Repeat the data below word for word, keeping every line unchanged.

> Data section:
============

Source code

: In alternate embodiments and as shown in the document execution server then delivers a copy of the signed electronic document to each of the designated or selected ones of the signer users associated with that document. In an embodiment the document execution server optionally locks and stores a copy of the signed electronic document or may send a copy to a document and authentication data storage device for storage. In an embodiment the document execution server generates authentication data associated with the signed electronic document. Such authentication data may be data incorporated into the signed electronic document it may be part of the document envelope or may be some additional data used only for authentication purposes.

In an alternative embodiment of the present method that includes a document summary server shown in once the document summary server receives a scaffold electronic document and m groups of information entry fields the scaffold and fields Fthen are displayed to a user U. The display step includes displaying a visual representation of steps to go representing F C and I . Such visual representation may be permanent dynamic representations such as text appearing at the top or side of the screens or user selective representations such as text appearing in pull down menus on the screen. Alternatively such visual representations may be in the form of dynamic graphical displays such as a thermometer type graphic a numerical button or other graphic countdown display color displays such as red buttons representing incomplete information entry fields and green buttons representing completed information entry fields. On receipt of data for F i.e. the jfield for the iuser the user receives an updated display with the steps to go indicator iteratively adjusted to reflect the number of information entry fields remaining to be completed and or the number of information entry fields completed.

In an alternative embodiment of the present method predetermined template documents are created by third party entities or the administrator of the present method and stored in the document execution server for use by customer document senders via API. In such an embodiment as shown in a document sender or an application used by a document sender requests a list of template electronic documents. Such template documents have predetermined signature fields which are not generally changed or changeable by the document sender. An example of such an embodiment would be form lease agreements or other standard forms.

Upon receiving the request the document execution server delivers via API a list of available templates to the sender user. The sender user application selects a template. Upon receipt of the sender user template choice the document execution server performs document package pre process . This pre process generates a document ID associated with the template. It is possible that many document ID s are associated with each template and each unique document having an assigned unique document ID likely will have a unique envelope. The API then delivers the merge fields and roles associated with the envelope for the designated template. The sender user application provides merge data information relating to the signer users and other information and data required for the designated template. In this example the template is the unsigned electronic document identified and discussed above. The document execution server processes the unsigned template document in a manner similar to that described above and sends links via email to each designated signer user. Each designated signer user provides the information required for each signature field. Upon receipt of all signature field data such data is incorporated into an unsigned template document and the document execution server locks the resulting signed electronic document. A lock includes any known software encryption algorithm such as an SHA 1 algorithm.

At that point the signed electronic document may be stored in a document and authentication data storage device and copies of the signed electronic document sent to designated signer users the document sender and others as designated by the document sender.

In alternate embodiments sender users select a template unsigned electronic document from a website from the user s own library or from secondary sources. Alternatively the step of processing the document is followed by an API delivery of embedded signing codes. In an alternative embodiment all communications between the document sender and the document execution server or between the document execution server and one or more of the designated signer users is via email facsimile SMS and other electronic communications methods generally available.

============

> Reply:
Source code

: In alternate embodiments and as shown in the document execution server then delivers a copy of the signed electronic document to each of the designated or selected ones of the signer users associated with that document. In an embodiment the document execution server optionally locks and stores a copy of the signed electronic document or may send a copy to a document and authentication data storage device for storage. In an embodiment the document execution server generates authentication data associated with the signed electronic document. Such authentication data may be data incorporated into the signed electronic document it may be part of the document envelope or may be some additional data used only for authentication purposes.

In an alternative embodiment of the present method that includes a document summary server shown in once the document summary server receives a scaffold electronic document and m groups of information entry fields the scaffold and fields Fthen are displayed to a user U. The display step includes displaying a visual representation of steps to go representing F C and I . Such visual representation may be permanent dynamic representations such as text appearing at the top or side of the screens or user selective representations such as text appearing in pull down menus on the screen. Alternatively such visual representations may be in the form of dynamic graphical displays such as a thermometer type graphic a numerical button or other graphic countdown display color displays such as red buttons representing incomplete information entry fields and green buttons representing completed information entry fields. On receipt of data for F i.e. the jfield for the iuser the user receives an updated display with the steps to go indicator iteratively adjusted to reflect the number of information entry fields remaining to be completed and or the number of information entry fields completed.

In an alternative embodiment of the present method predetermined template documents are created by third party entities or the administrator of the present method and stored in the document execution server for use by customer document senders via API. In such an embodiment as shown in a document sender or an application used by a document sender requests a list of template electronic documents. Such template documents have predetermined signature fields which are not generally changed or changeable by the document sender. An example of such an embodiment would be form lease agreements or other standard forms.

Upon receiving the request the document execution server delivers via API a list of available templates to the sender user. The sender user application selects a template. Upon receipt of the sender user template choice the document execution server performs document package pre process . This pre process generates a document ID associated with the template. It is possible that many document ID s are associated with each template and each unique document having an assigned unique document ID likely will have a unique envelope. The API then delivers the merge fields and roles associated with the envelope for the designated template. The sender user application provides merge data information relating to the signer users and other information and data required for the designated template. In this example the template is the unsigned electronic document identified and discussed above. The document execution server processes the unsigned template document in a manner similar to that described above and sends links via email to each designated signer user. Each designated signer user provides the information required for each signature field. Upon receipt of all signature field data such data is incorporated into an unsigned template document and the document execution server locks the resulting signed electronic document. A lock includes any known software encryption algorithm such as an SHA 1 algorithm.

At that point the signed electronic document may be stored in a document and authentication data storage device and copies of the signed electronic document sent to designated signer users the document sender and others as designated by the document sender.

In alternate embodiments sender users select a template unsigned electronic document from a website from the user s own library or from secondary sources. Alternatively the step of processing the document is followed by an API delivery of embedded signing codes. In an alternative embodiment all communications between the document sender and the document execution server or between the document execution server and one or more of the designated signer users is via email facsimile SMS and other electronic communications methods generally available.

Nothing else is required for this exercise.